[Data listing — start]

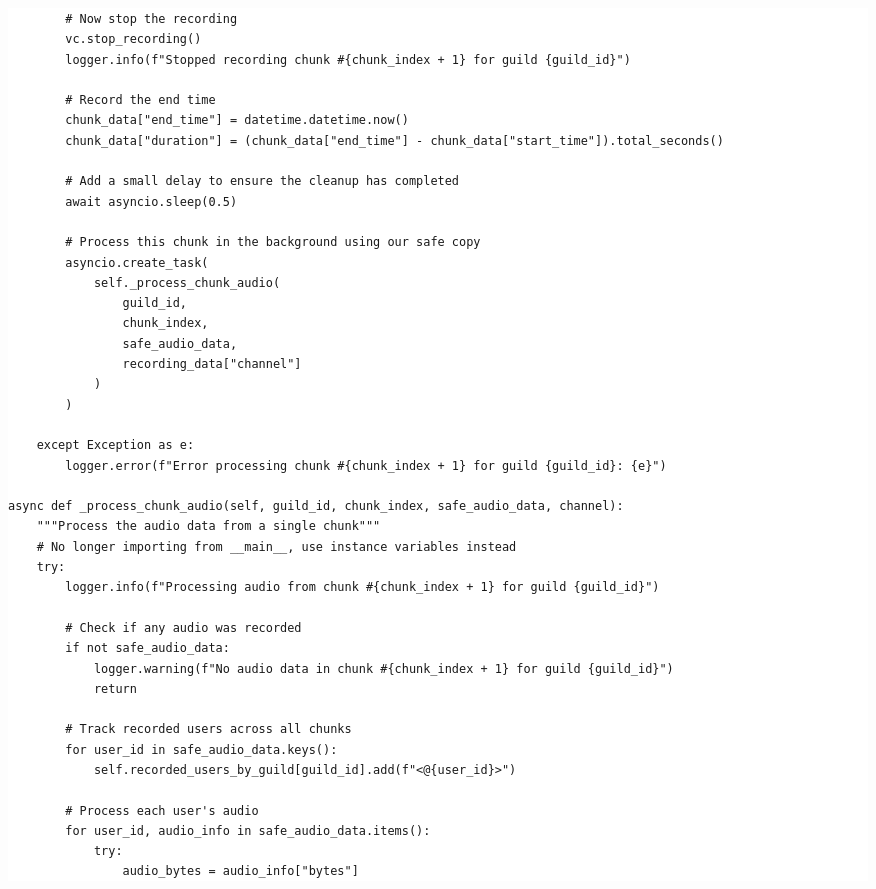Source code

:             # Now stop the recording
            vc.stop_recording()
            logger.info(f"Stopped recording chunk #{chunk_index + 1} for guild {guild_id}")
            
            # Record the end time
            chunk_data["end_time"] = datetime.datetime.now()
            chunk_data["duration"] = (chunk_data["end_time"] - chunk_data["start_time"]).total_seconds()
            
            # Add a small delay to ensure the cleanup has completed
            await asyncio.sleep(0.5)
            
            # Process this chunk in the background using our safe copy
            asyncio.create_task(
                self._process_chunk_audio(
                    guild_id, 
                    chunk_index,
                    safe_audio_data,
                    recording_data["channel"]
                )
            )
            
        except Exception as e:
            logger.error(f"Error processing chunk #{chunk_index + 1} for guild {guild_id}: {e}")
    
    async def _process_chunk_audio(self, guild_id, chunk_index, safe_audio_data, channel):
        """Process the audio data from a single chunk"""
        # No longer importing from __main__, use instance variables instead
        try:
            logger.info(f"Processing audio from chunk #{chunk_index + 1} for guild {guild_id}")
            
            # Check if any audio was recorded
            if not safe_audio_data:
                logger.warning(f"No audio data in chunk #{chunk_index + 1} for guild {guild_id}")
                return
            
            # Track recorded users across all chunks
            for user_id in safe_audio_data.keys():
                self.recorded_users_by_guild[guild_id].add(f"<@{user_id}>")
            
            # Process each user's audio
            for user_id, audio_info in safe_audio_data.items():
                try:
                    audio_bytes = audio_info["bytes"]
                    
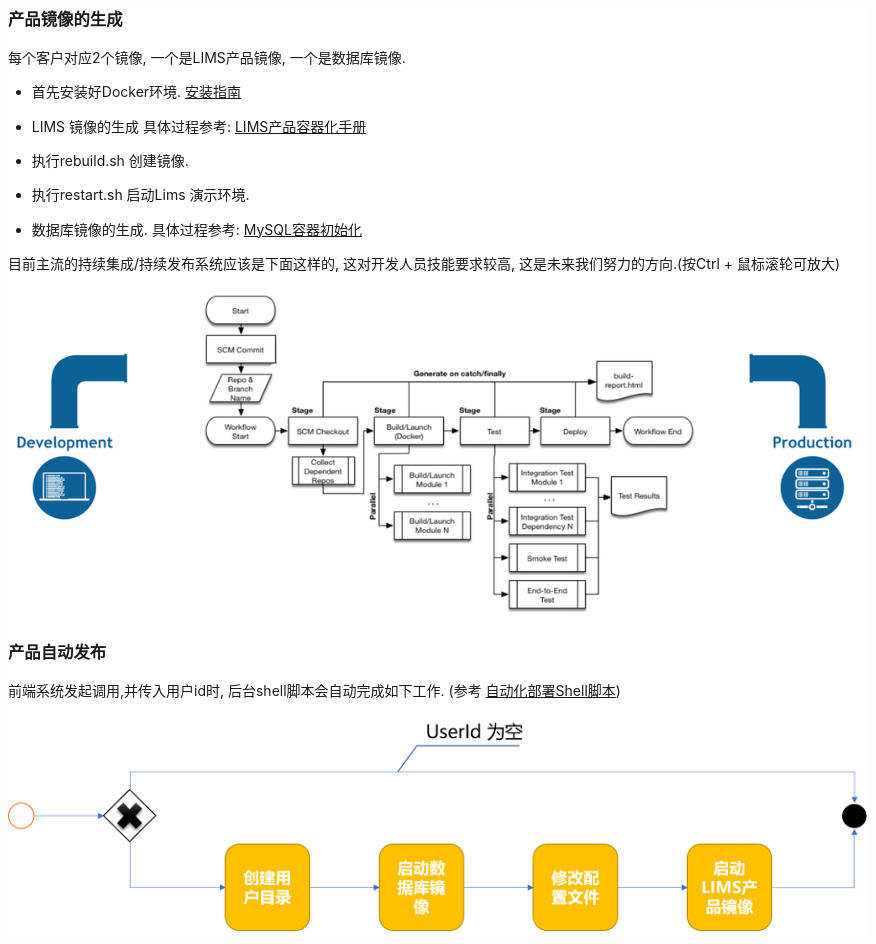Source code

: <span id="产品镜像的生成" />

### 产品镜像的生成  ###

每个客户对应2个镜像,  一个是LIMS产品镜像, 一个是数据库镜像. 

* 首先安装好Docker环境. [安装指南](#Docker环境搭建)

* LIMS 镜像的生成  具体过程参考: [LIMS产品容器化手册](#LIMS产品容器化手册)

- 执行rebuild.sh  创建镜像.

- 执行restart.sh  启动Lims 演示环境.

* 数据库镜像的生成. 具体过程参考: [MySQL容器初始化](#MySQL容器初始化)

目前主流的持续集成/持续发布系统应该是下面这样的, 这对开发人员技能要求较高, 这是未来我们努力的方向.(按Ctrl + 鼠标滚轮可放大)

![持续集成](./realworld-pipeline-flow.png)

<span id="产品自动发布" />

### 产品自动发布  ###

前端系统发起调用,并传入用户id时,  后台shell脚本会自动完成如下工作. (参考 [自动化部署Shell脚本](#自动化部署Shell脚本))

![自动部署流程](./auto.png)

[Data listing — finish]

- **Problem requirements**: Of the lines above, show those in which "具体过程参考" appears.

- **Written answer**:
* LIMS 镜像的生成  具体过程参考: [LIMS产品容器化手册](#LIMS产品容器化手册)
* 数据库镜像的生成. 具体过程参考: [MySQL容器初始化](#MySQL容器初始化)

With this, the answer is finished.